Annual net profits at Etihad Airways rose by $30 million last year to a record $103 million supported by strategic investments in seven partner airlines.
The rise from £73 million in 2014 came as revenues increased from $7.55 billion to $9.02 billion.
The airline’s fifth consecutive year of net profitability also saw earnings before interest and tax [EBIT] of $259 million against $257 million.
Earnings before interest, tax, depreciation, amortisation and rentals [EBITDAR] rose from $1.1 billion to $1.4 billion, representing 16% of total revenues as passenger numbers increased by 18.9% to 17.6 million.
The average network-wide seat load factor was 79.4% compared with 79.2% in 2014.
This came as the UAE carrier’s fleet increased by 11 aircraft to a total of 121, including four Airbus A380-800 superjumbos and four Boeing 787-9 Dreamliners.
Etihad Regional was the latest addition to the airline’s equity partner network, which also includes Air Berlin, Air Seychelles, Jet Airways, Air Serbia, Alitalia and Virgin Australia.
Etihad Airways’ stake in Virgin Australia increased to 25.1% in 2015.
The equity partners combine comprise the seventh largest global grouping of airlines, together flying more than 100 million passengers worldwide, according to Etihad Airways.
The strategy has contributed to a rise in sales across Etihad Airways’ global network, delivering a 22.1% rise in revenues to $1.4 billion and more than five million passengers onto Etihad flights.
The airline and its equity partners have been able to identify and develop significant business synergies and cost savings.
President and CEO, James Hogan, said: “Our mandate is to build a sustainably profitable airline. A fifth year of net profits, with our best annual financial performance to date, shows that we are delivering against that goal.
“Our profitability clearly demonstrates the success of our business strategy, based on organic growth boosted by our partnerships.
“As well as operating profitability, we are building enterprise value across the airline and its many additional business streams.”
The airline’s return on its equity investments into seven airlines was many times more than the money it had spent, he added.
“For an investment smaller than the cost of three new aircraft, we have been able to build our global network, attract five million new customers and $1.4 billion of revenues, and share massive cost synergies. That’s smart business,” Hogan said.
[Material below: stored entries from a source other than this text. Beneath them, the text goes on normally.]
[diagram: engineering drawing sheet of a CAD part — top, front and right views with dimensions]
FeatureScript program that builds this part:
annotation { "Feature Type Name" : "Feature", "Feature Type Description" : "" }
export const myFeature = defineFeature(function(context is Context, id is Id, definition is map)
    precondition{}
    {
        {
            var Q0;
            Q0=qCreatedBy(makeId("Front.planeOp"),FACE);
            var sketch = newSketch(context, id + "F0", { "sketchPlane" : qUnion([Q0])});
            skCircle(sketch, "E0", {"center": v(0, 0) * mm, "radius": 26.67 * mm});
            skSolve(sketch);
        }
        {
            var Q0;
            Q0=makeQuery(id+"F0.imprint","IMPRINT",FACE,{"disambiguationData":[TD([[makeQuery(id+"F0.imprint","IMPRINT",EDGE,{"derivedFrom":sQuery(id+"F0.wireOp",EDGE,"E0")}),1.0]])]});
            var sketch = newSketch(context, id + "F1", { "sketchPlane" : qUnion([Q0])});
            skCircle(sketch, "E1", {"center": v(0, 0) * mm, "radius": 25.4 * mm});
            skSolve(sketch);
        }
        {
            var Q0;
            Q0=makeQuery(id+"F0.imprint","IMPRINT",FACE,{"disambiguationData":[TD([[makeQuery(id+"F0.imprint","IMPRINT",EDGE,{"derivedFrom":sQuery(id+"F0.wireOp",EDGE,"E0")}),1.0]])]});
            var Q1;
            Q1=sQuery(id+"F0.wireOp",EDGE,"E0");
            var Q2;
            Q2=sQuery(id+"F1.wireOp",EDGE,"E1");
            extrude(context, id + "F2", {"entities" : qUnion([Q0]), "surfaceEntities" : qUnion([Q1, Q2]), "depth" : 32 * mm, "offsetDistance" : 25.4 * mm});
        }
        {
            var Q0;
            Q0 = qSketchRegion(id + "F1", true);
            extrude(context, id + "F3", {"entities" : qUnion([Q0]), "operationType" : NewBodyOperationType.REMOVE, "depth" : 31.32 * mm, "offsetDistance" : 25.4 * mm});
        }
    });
“This is a two-pronged approach. From a strategic level, we are looking for the equity partners to bring network connectivity, generate additional revenues and create economies of scale. All our partners are delivering on this level.
“Each partner then has a P&L goal, which is the responsibility of its own management and Boards of Directors. Many of these, such as Air Serbia, Air Seychelles, Jet Airways and Virgin Australia, are now delivering on this level too.
“Even with an investment such as Air Berlin, where it has taken longer than expected for the airline to reach sustainable profitability, we are seeing incredibly strong returns directly into our business, far in excess of our original expectations.
“We have already received more than $500 million in direct revenues to Etihad Airways and Air Berlin today delivers more than $150 million a year in direct revenues, as well as wide-ranging cost synergies which have already reached more than $100 million.
“In addition, the Air Berlin relationship is delivering a contribution of more than $630 million a year to the Abu Dhabi economy. This is why we remain committed to the restructuring of that business as it moves forward.”